TEXT SEGMENT –
Manual check: Open `src/gateway/ui/pages/dashboard.js` and verify it:
- Calls `client.call('system.metrics')`
- Calls `client.call('system.events')`
- Calls `client.call('system.activeRequests')`
- Has 3-second and 10-second refresh timers
- Has `teardown()` that cleans up both timers
</verify>
<done>
Dashboard page shows five sections: core counters, model performance table, event stream, active requests, and channels.
Counters and events refresh every 3 seconds.
Health and channels refresh every 10 seconds.
Event stream auto-scrolls and is color-coded by level.
Active requests section shows in-flight requests or "no active requests" message.
All existing stat-card and table CSS reused; new event-stream CSS added.
</done>
</task>
<task type="checkpoint:human-verify" gate="blocking">
<name>Task 2: Verify live dashboard in browser</name>
<files>src/gateway/ui/pages/dashboard.js</files>
<action>
Human verification of the live dashboard. What was built:
- Live ops dashboard with real-time metrics, event stream, model performance table, active request tracking, and HTTP /health endpoint
- Extended the existing vanilla JS dashboard (no framework replacement)
Steps to verify:
1. Start Flynn: `pnpm dev`
2. Open the dashboard in a browser (default: http://localhost:3100 or configured port)
3. Verify the dashboard shows:
- Core counters row: Messages Processed, Active Sessions, Queue Depth, Uptime, Active Requests, Errors
- Model Performance section: table of recent model calls (may be empty if no messages sent yet)
- Event Stream section: scrollable log (may show startup events)

EXERCISE SET –
a) Answer these questions from the dashboard plan:
(i) How often do health and channels refresh?
(ii) What command starts Flynn?
(iii) What default address does the dashboard open at?
b) List every counter that the dashboard plan places in the core counters row.
c) Proceed with the dashboard plan, continuing it from its last line.
The collected data isn't needed for any of this work.

[Collected data]
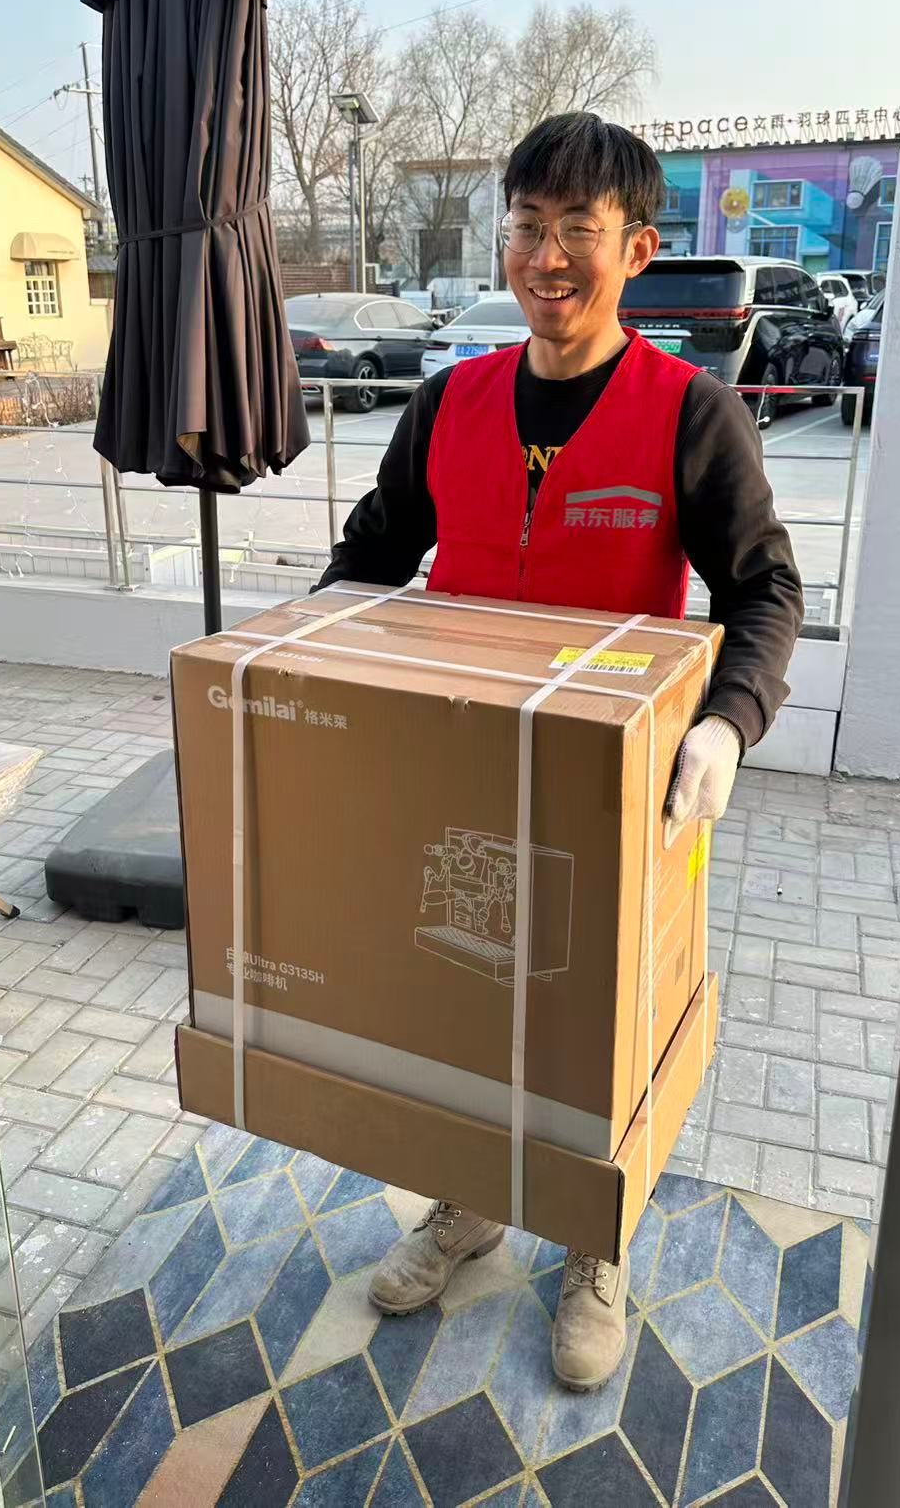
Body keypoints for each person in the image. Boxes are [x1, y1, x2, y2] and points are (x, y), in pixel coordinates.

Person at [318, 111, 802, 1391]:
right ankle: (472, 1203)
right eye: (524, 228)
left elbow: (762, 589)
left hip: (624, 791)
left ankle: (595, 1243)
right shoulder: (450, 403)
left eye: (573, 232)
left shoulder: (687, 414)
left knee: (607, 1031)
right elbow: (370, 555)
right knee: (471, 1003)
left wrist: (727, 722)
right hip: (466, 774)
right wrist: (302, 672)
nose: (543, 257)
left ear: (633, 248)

* * *

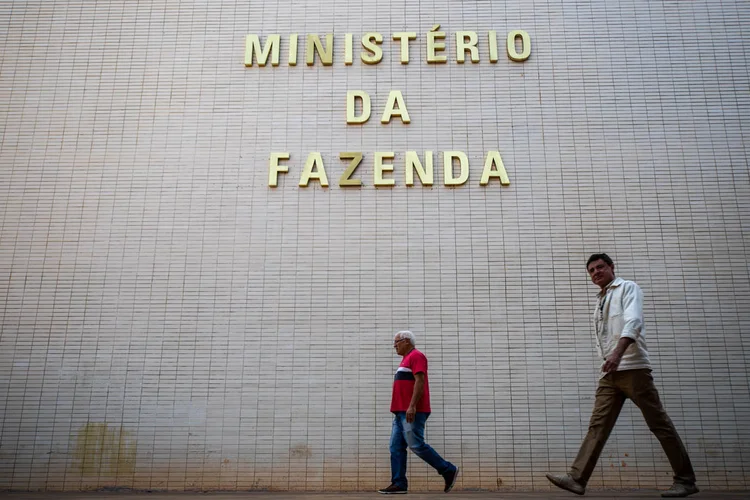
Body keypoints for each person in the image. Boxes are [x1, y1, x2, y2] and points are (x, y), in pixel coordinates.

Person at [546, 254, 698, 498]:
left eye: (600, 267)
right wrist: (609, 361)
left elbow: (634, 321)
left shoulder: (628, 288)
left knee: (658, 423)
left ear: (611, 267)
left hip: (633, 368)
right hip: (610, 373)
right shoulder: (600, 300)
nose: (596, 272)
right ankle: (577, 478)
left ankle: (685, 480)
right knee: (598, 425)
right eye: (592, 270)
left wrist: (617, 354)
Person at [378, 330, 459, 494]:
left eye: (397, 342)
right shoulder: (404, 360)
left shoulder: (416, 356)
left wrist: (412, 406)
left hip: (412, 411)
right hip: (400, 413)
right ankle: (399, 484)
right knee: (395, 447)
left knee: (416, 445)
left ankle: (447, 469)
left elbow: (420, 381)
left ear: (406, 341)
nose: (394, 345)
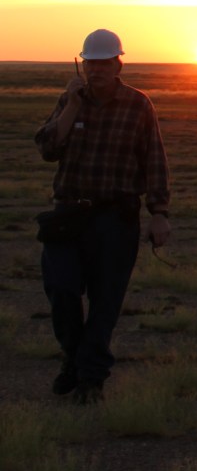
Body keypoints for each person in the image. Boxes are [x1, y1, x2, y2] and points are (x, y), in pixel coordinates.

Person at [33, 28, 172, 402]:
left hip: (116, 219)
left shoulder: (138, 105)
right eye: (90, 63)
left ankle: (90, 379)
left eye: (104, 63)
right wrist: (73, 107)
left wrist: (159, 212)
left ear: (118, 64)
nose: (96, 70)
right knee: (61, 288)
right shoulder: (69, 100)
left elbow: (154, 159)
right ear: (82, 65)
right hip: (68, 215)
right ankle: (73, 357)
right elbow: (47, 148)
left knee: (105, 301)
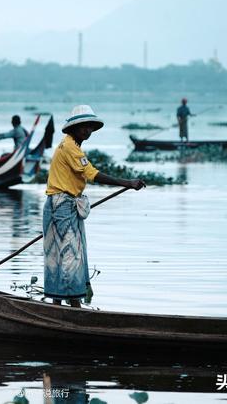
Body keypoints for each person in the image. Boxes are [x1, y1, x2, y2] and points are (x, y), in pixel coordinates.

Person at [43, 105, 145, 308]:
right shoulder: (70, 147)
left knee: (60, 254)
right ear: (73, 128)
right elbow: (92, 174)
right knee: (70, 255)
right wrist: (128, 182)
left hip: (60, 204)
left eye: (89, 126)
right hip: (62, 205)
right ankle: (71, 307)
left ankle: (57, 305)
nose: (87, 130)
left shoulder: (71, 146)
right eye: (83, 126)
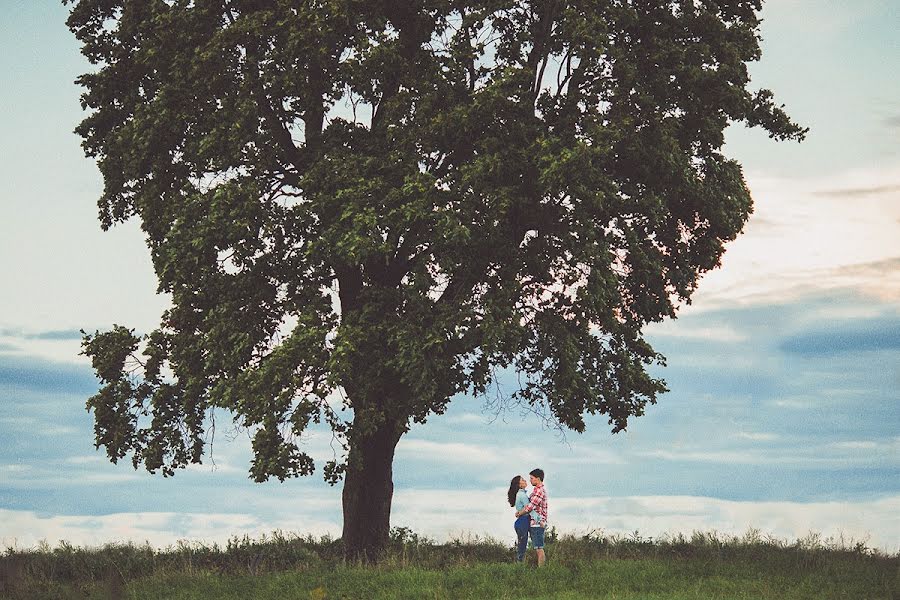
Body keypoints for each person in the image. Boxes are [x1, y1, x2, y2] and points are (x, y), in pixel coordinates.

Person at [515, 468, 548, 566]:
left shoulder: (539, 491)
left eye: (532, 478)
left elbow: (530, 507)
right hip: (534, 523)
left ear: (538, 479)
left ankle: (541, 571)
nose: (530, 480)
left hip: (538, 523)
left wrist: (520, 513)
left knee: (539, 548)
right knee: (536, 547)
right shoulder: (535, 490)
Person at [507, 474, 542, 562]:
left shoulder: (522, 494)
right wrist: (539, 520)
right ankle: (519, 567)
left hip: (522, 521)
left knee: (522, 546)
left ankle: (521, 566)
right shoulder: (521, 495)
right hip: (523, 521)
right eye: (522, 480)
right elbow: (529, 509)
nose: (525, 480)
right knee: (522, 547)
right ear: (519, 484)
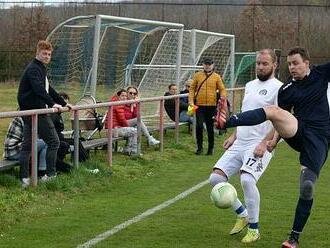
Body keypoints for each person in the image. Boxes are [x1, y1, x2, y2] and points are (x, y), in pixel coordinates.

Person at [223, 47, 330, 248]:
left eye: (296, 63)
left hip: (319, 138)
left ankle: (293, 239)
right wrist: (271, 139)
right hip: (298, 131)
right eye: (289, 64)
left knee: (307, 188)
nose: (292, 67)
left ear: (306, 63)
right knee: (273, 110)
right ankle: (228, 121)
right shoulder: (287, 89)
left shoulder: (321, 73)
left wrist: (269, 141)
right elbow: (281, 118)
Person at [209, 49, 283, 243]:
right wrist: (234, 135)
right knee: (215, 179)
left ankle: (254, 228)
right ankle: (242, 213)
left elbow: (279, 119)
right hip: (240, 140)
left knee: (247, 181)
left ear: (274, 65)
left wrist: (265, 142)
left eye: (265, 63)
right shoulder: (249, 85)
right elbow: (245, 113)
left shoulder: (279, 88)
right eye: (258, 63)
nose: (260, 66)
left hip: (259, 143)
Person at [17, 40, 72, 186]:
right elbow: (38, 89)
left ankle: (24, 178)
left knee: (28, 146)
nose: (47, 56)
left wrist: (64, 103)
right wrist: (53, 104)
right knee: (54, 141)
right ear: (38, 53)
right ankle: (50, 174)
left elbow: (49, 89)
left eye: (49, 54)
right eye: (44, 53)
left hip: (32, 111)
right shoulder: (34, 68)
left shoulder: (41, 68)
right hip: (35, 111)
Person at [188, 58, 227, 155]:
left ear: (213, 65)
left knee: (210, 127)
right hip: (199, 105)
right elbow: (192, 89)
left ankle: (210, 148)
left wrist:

SET OF ANSWERS –
a)
(i) Every 10 seconds.
(ii) `pnpm dev`
(iii) http://localhost:3100

b) Messages Processed, Active Sessions, Queue Depth, Uptime, Active Requests, Errors

c)
- Active Requests section: "No active requests" or table
- Channels section: connected channel adapters
4. Send a message through the chat page (or via a connected channel) and verify:
- Messages Processed counter increments within 3 seconds
- Model Performance table shows the new call with latency and tokens/sec
- Event stream shows relevant entries
5. Trigger an error (e.g., send a message that causes a tool error) and verify it appears in the event stream in red
6. Test HTTP /health: `curl http://localhost:3100/health` — should return JSON with status, uptime, version
7. Run `pnpm test:run` — all tests pass
Resume signal: Type "approved" or describe issues.
</action>
<verify>Human confirms dashboard displays correctly and updates in real-time.</verify>
<done>Dashboard visually confirmed working with live-updating metrics, event stream, and model performance data.</done>
</task>
</tasks>
<verification>
1. Dashboard loads without errors in browser console
2. All five sections render with real data
3. Counters update within 3 seconds of events occurring
4. Event stream is scrollable and color-coded
5. `curl /health` returns valid JSON
6. `pnpm test:run` — all tests pass
7. `pnpm typecheck` — zero type errors
</verification>
<success_criteria>
- Dashboard shows live-updating counters that change as messages flow (DASH-01)
- Model call metrics visible with latency and tokens/sec (DASH-02)
- Event stream shows errors with timestamps and context (DASH-03)
- Active requests tracked and displayed (DASH-04)
- GET /health returns JSON status (DASH-05)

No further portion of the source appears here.